SUPER REGIONAL NOTEBOOK:
BATON ROUGE, La. — The shelf life of a baseball team, especially college baseball, can be cruelly concise.
Such is the case for the UC Irvine Anteaters, who took the better part of four months to come together, then get hot, only to run into a team even hotter with enough home-town magic to finally send the UCI road warriors home.
UCI had, in the words of first-year coach Mike Gillespie, been to and conquered the Taj Mahals of college baseball the last two seasons.
The Anteaters stunned many by earning the program’s first NCAA Division I regional title last season, topping host Texas at Dell Diamond in Round Rock, Texas.
A Super Regional sweep followed at Wichita State, before the Anteaters won two extra-inning games on their way to a third-place finish at the program’s first College World Series in Omaha, Neb.
This season, UCI (42-18) finished tied for third in the Big West Conference, but once again prevailed in a regional on the road, this time topping host Nebraska, as well as Oral Roberts (twice) to sweep three games last week at Haymarket Park in Lincoln.
But the task the ’Eaters faced at LSU, where Gillespie had seen two of his USC teams absorb postseason elimination, was, well, as advertised.
“We’re very comfortable in recognizing that we really played the hottest team in the country and a really, really good team,” Gillespie said. “We knew that coming here, and playing them here was going to be no picnic. So hats off [to the Tigers (47-17-1)] and we wish them well [at the College World Series].
“We tried to prepare our players for coming here, but I don’t think you can prepare anybody for this, until you get here. This — and I mean this in a complimentary way — is a very, very special place; a very unique place ... There are lots of places where there’s great baseball played and there’s great support and they get behind their teams. But there is nothing like this. This is in first place and everything else is a distant second place.”
This place was 70-year-old Alex Box Stadium, which drew a record crowd of 8,173 in its final hurrah.
Something else for which the UCI players were unprepared was the finality of the season being over.
“These last three years have been unbelievable, especially these last two,” said junior shortstop Ben Orloff, a recent major league draft pick who may or may not return. “The bond that you have with your teammates is huge. The thing we will remember most down through the years is what tight-knit groups we’ve had all three years. It’s just really hard that we know we’re not going to get to play with these guys ever again.”
Senior catcher Aaron Lowenstein is among the others who won’t be back, joining fourth-round draft pick Scott Gorgen, a junior All-American pitcher, seniors Josh Tavelli, Tom Calahan and Chris Lopez, and draftees Ollie Linton and Tony Asaro as possible losses.

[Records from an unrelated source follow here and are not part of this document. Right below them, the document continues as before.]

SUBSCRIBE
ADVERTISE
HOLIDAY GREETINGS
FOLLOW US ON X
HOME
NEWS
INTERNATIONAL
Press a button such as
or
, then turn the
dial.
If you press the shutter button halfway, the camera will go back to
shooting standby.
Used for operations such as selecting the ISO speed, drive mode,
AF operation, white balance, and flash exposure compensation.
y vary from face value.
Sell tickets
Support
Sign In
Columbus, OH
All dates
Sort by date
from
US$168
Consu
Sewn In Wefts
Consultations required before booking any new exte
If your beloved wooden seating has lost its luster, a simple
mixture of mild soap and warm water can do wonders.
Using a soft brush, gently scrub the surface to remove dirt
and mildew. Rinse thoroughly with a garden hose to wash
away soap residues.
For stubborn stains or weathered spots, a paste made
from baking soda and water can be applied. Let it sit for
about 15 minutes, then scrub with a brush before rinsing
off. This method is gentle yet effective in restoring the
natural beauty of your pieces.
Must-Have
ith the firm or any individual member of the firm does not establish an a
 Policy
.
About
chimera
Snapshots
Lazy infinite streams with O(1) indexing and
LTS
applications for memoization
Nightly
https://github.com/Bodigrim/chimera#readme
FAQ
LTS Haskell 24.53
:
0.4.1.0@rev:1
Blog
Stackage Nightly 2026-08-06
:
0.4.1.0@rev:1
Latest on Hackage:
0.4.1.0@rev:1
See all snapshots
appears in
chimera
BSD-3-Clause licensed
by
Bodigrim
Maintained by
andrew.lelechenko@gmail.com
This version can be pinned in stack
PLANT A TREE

“First, we’ll lose a few [seniors] and a few are impacted by the draft and we haven’t had the chance to sit down and talk to them as to what their plan is and what might happen,” Gillespie said. “Regardless, I think we have a real good nucleus of a good returning group, so we have every reason to be optimistic about this program continuing to be really a strong program.

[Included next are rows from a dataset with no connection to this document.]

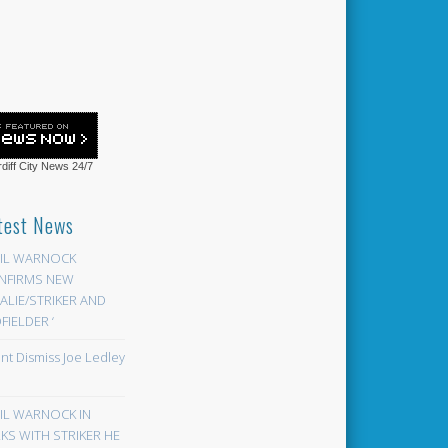
diff City News
24/7
test News
EIL WARNOCK
NFIRMS NEW
LIE/STRIKER AND
FIELDER ‘
ont Dismiss Joe Ledley
EIL WARNOCK IN
KS WITH STRIKER HE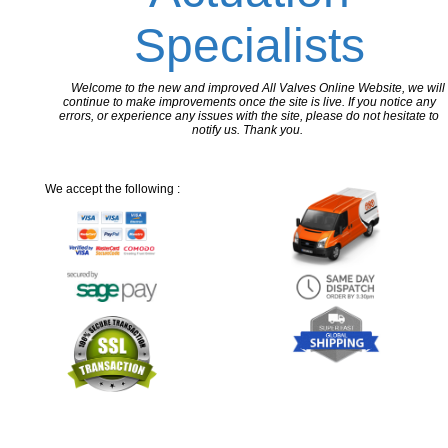
Specialists
Welcome to the new and improved All Valves Online Website, we will
continue to make improvements once the site is live. If you notice any
errors, or experience any issues with the site, please do not hesitate to
notify us. Thank you.
We accept the following :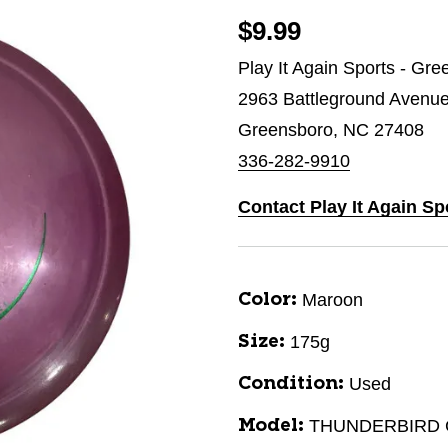
$9.99
Play It Again Sports - Gr
2963 Battleground Avenu
Greensboro, NC 27408
336-282-9910
Contact Play It Again S
Maroon
Color:
175g
Size:
Used
Condition:
THUNDERBIRD 
Model: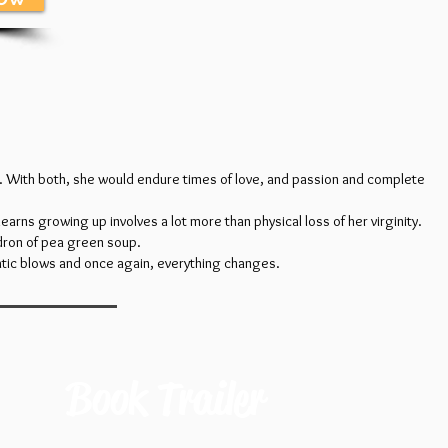
il. With both, she would endure times of love, and passion and complete
earns growing up involves a lot more than physical loss of her virginity.
dron of pea green soup.
matic blows and once again, everything changes.
Book Trailer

“We’ll be better and we’ll keep getting better. We like our recruiting class and we have a pretty good jump on the following recruiting class.
“I’m really proud of the year we had, very, very proud, and I think justifiably proud,” Gillespie said. “It’s unfortunate this game being the last game, is one that is freshest in our mind. But I think in the days ahead, all of us will be able to have some objectivity and a read on just what the year was. And it was really an outstanding year.

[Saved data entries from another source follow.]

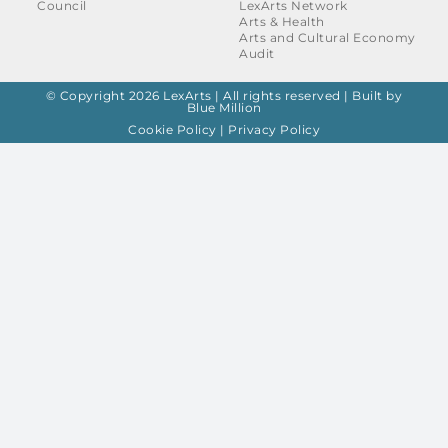
Council
LexArts Network
Arts & Health
Arts and Cultural Economy
Audit
© Copyright 2026 LexArts | All rights reserved |
Built by
Blue Million
Cookie Policy
|
Privacy Policy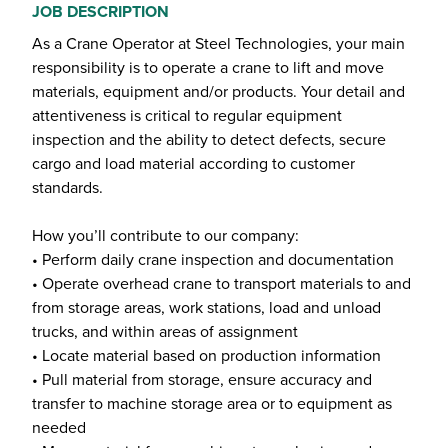
JOB DESCRIPTION
As a Crane Operator at Steel Technologies, your main
responsibility is to operate a crane to lift and move
materials, equipment and/or products. Your detail and
attentiveness is critical to regular equipment
inspection and the ability to detect defects, secure
cargo and load material according to customer
standards.
How you’ll contribute to our company:
• Perform daily crane inspection and documentation
• Operate overhead crane to transport materials to and
from storage areas, work stations, load and unload
trucks, and within areas of assignment
• Locate material based on production information
• Pull material from storage, ensure accuracy and
transfer to machine storage area or to equipment as
needed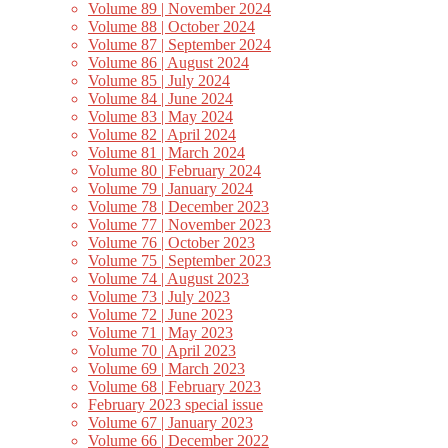
Volume 89 | November 2024
Volume 88 | October 2024
Volume 87 | September 2024
Volume 86 | August 2024
Volume 85 | July 2024
Volume 84 | June 2024
Volume 83 | May 2024
Volume 82 | April 2024
Volume 81 | March 2024
Volume 80 | February 2024
Volume 79 | January 2024
Volume 78 | December 2023
Volume 77 | November 2023
Volume 76 | October 2023
Volume 75 | September 2023
Volume 74 | August 2023
Volume 73 | July 2023
Volume 72 | June 2023
Volume 71 | May 2023
Volume 70 | April 2023
Volume 69 | March 2023
Volume 68 | February 2023
February 2023 special issue
Volume 67 | January 2023
Volume 66 | December 2022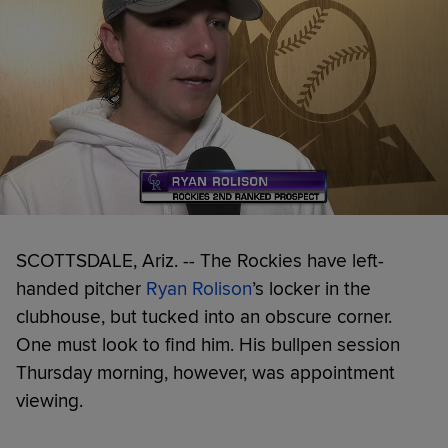
SCOTTSDALE, Ariz. -- The Rockies have left-
handed pitcher
Ryan Rolison
’s locker in the
clubhouse, but tucked into an obscure corner.
One must look to find him. His bullpen session
Thursday morning, however, was appointment
viewing.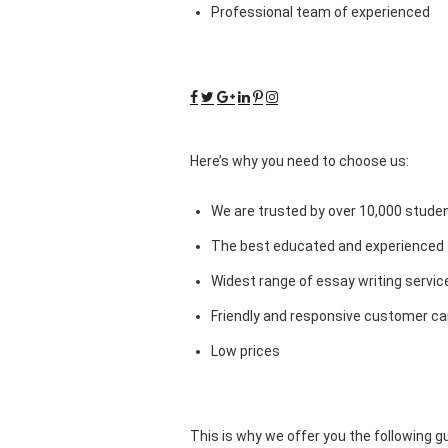
Professional team of experienced
Here’s why you need to choose us:
We are trusted by over 10,000 studen
The best educated and experienced 
Widest range of essay writing servic
Friendly and responsive customer car
Low prices
This is why we offer you the following 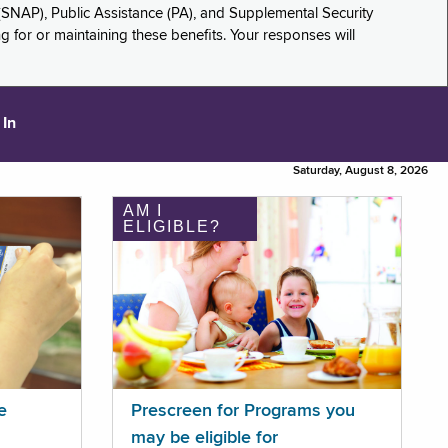
(SNAP), Public Assistance (PA), and Supplemental Security
for or maintaining these benefits. Your responses will
 In
Saturday, August 8, 2026
AM I
ELIGIBLE?
e
Prescreen for Programs you
may be eligible for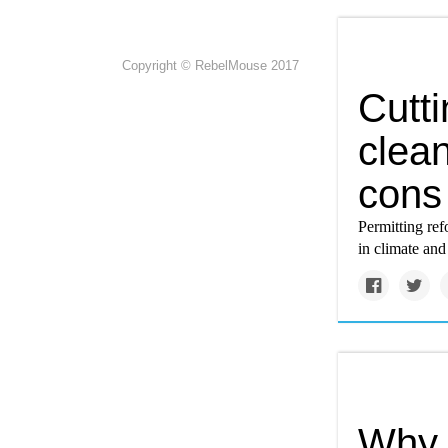
Copyright © RebelMouse 2017
Cutti
clea
cons 
Permitting ref
in climate and
Why 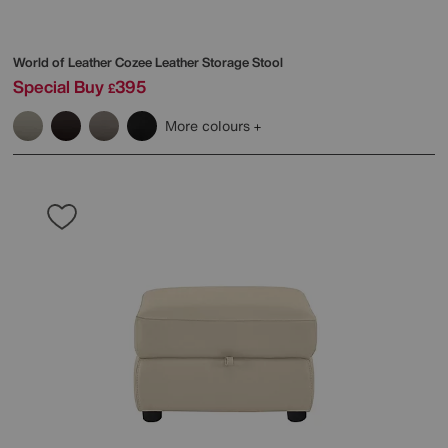
World of Leather
Cozee Leather Storage Stool
Special Buy
395
£
More colours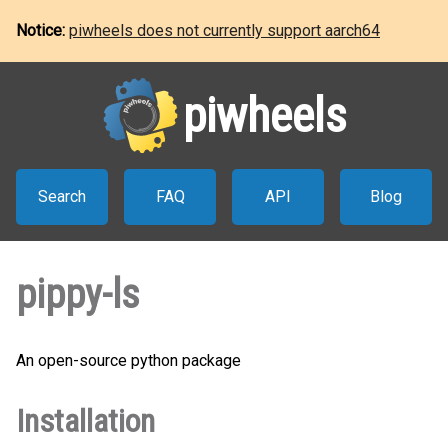
Notice:
piwheels does not currently support aarch64
piwheels
Search
FAQ
API
Blog
pippy-ls
An open-source python package
Installation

“It was not easy at any time. As I’ve said many times, the scores would reflect that we really had to grind it out and we had to compete and battle and battle and battle. I think our team made a ton of progress. A lot of our guys that played really well at the end of the year were not the guys that were getting it done at the beginning of the year.”
Gillespie said he and the players will remember being three outs away from Omaha, with a 7-4 lead and their sophomore All-American closer Eric Pettis on the mound Sunday, before LSU rallied for five runs and a 9-7 win.
“Don’t we wish we had a big, big storm that would have hit in the seventh inning [Sunday],” Gillespie said. “But I would not suggest that we had the life sucked out of us after [Sunday], I was very confident in the belief that our guys would come out and compete.”
Orloff said the final two losses are not what will be remembered about this season.
“We had a good year and we’re not going to let what happened the last two nights take away from our year,” Orloff said. “We’re proud of what we did.”
Added Lowenstein: “Winning last year in Texas, Wichita and this year in Nebraska, it doesn’t get much better than that. Those are some of the biggest powerhouses in college baseball.”